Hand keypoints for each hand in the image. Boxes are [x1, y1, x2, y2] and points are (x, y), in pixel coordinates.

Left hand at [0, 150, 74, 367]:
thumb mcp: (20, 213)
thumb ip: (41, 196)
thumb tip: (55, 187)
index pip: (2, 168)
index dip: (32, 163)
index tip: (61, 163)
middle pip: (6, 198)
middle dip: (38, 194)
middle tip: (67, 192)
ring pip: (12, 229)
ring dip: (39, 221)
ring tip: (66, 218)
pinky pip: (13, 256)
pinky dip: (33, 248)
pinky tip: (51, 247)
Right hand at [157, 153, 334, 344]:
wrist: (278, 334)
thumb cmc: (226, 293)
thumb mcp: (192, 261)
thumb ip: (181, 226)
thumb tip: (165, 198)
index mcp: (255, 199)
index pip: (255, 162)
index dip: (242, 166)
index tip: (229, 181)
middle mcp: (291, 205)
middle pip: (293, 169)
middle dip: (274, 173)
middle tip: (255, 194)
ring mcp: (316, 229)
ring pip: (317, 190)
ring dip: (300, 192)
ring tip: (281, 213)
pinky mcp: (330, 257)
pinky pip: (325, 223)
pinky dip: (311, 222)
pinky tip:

→ TASK OBJECTIVE: In the material above, find each line that has the string "thumb" and return it.

→ EXPECTED OUTPUT:
thumb mcp: (20, 213)
thumb ip: (41, 196)
thumb tip: (55, 187)
thumb cmc: (226, 293)
thumb mcp: (192, 261)
thumb ip: (181, 226)
thumb tip: (165, 198)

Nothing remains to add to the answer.